[[ INPUT, beginning ]]

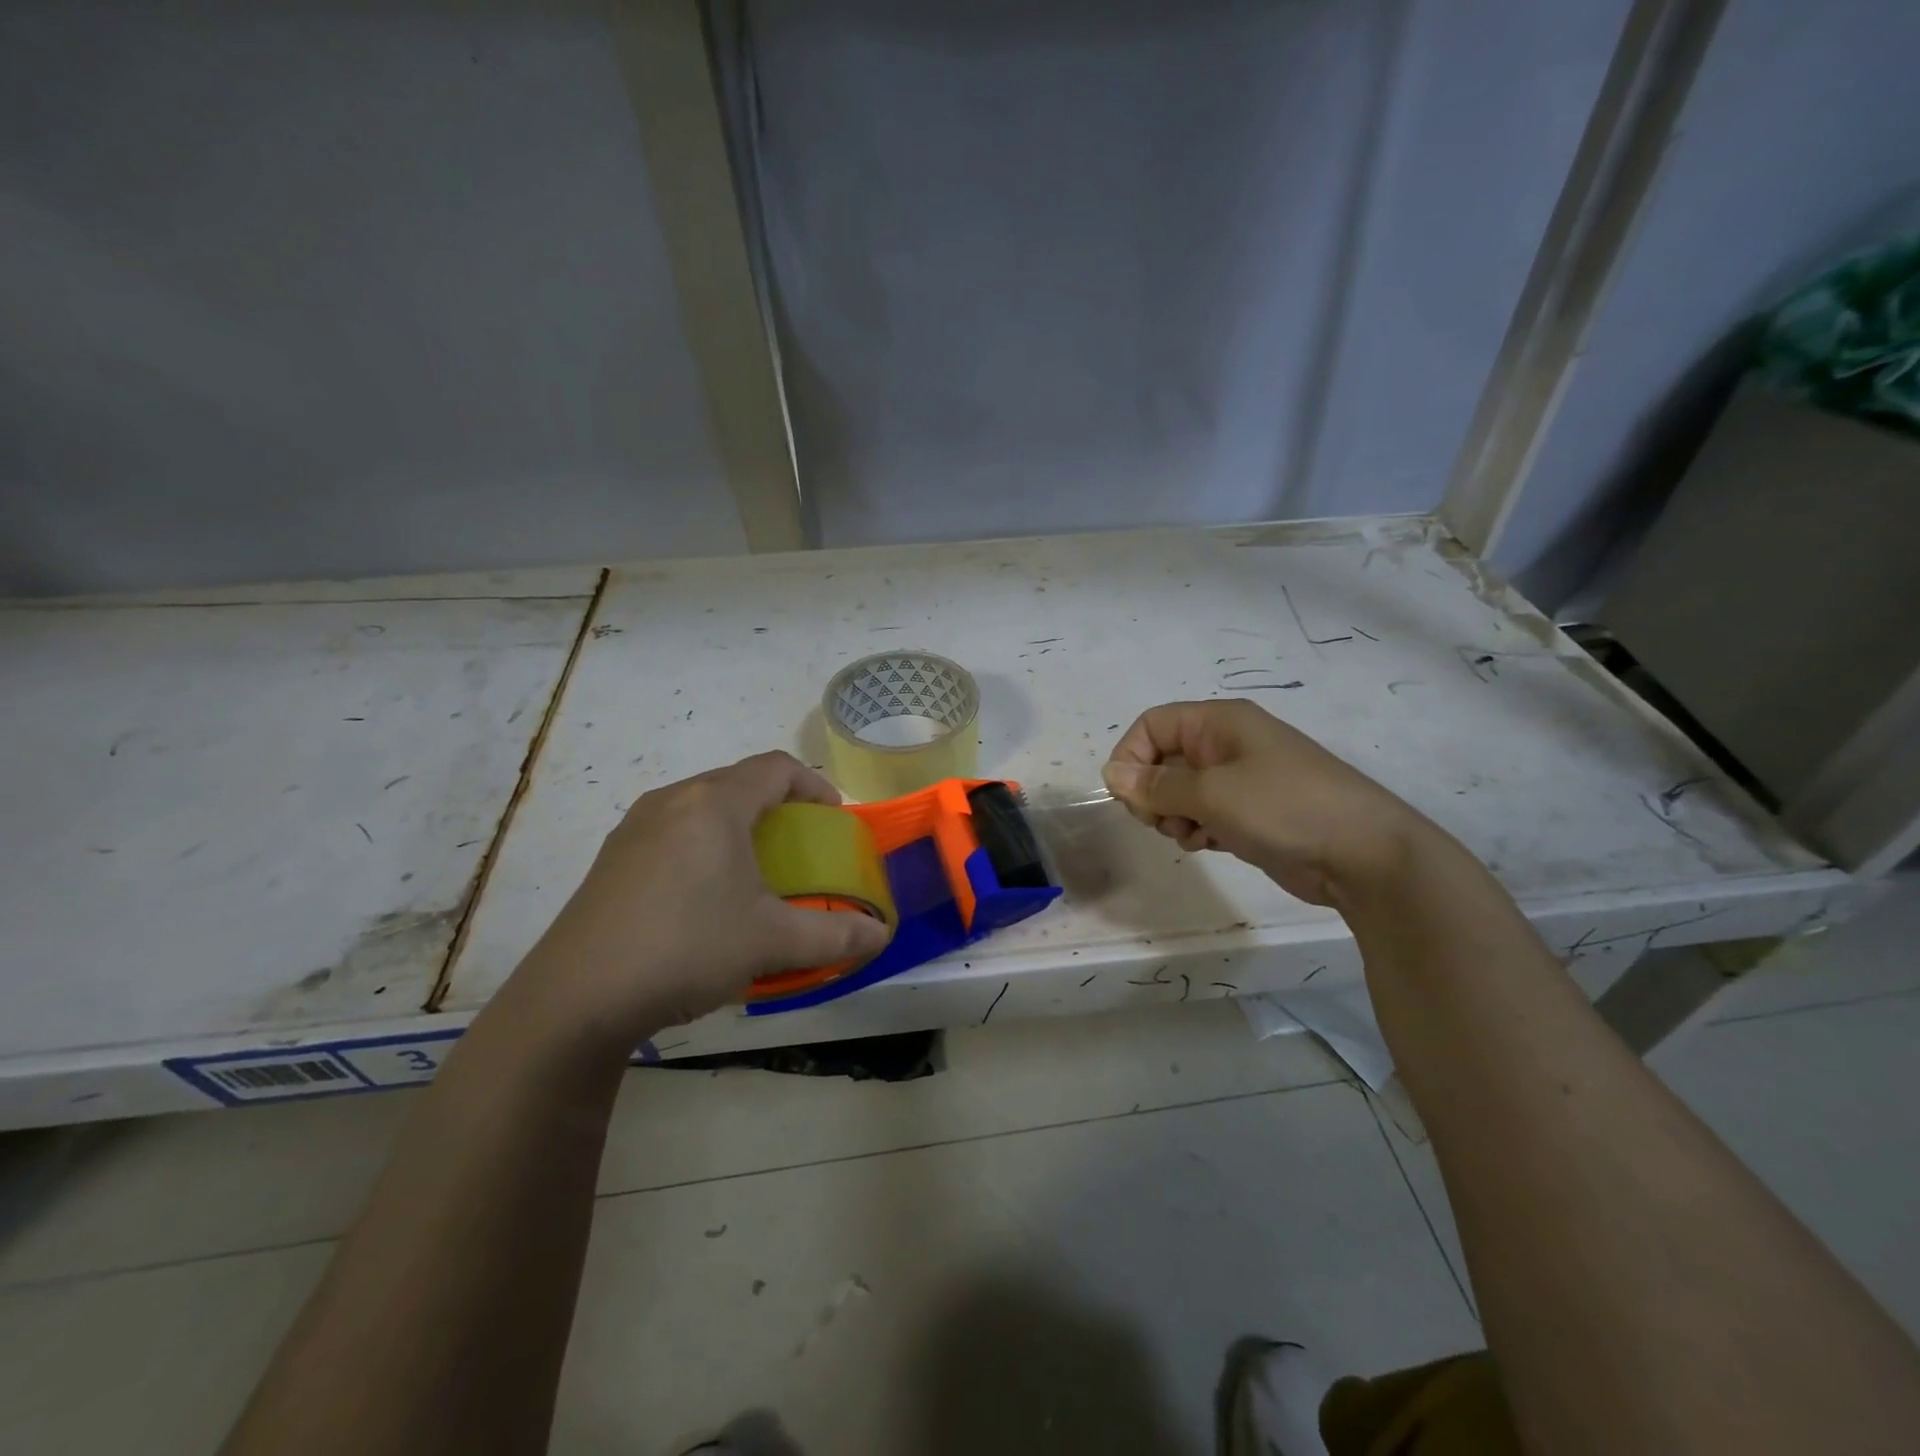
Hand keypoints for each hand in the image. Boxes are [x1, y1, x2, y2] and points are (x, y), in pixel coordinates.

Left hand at [510, 751, 891, 1049]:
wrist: (576, 998)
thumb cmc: (686, 947)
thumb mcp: (771, 942)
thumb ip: (835, 934)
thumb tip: (880, 935)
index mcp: (714, 803)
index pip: (776, 767)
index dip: (814, 784)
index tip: (834, 816)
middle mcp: (672, 801)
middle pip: (737, 781)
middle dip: (777, 804)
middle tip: (799, 842)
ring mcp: (634, 829)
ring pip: (701, 805)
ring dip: (737, 823)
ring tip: (754, 866)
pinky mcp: (611, 860)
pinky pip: (672, 831)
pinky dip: (703, 844)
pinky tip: (704, 894)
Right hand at [1102, 699, 1439, 905]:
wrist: (1364, 855)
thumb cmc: (1284, 808)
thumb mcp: (1212, 793)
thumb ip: (1156, 786)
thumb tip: (1110, 775)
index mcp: (1219, 723)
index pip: (1152, 725)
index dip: (1131, 756)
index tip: (1128, 797)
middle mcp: (1227, 744)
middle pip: (1162, 758)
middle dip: (1152, 792)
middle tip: (1159, 820)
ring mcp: (1241, 780)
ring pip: (1180, 791)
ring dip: (1172, 815)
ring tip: (1190, 834)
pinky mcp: (1250, 813)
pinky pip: (1203, 813)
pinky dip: (1196, 828)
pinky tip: (1207, 845)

[[ INPUT, end ]]

Excluding all images, transcribe the material word for word.

* **EXERCISE RESULT**
Hand keypoints for each hand in the image. Boxes are [x1, y1, x2, y2] and points are (x, y), in pixel coordinates.

Left hand at [510, 751, 891, 1049]:
wrist: (576, 998)
thumb cmc: (686, 947)
thumb mcp: (771, 942)
thumb ip: (835, 934)
thumb tip: (880, 935)
index mcp: (714, 803)
index pip: (776, 767)
index dip: (814, 784)
index tip: (834, 816)
middle mcp: (672, 801)
middle pip: (737, 781)
middle dip: (777, 804)
middle tip: (799, 842)
ring mcp: (634, 829)
ring pip: (701, 805)
ring dip: (737, 823)
ring tip: (754, 866)
pinky mcp: (611, 860)
pinky pip: (672, 831)
pinky dip: (703, 844)
pinky tip: (704, 894)
Right hand at [1102, 699, 1439, 905]:
wrist: (1364, 855)
thumb cmc: (1284, 808)
thumb mcp: (1212, 793)
thumb ip: (1156, 786)
thumb tip: (1110, 775)
index mcp: (1219, 723)
index pip: (1152, 725)
index dip: (1131, 756)
index tip: (1128, 797)
middle mcp: (1227, 744)
middle pip: (1162, 758)
middle dip: (1152, 792)
middle tip: (1159, 820)
ring mcp: (1241, 780)
ring pip: (1180, 791)
ring dip: (1172, 815)
ring tip: (1190, 834)
pinky mcp: (1250, 813)
pinky pip: (1203, 813)
pinky dip: (1196, 828)
pinky tip: (1207, 845)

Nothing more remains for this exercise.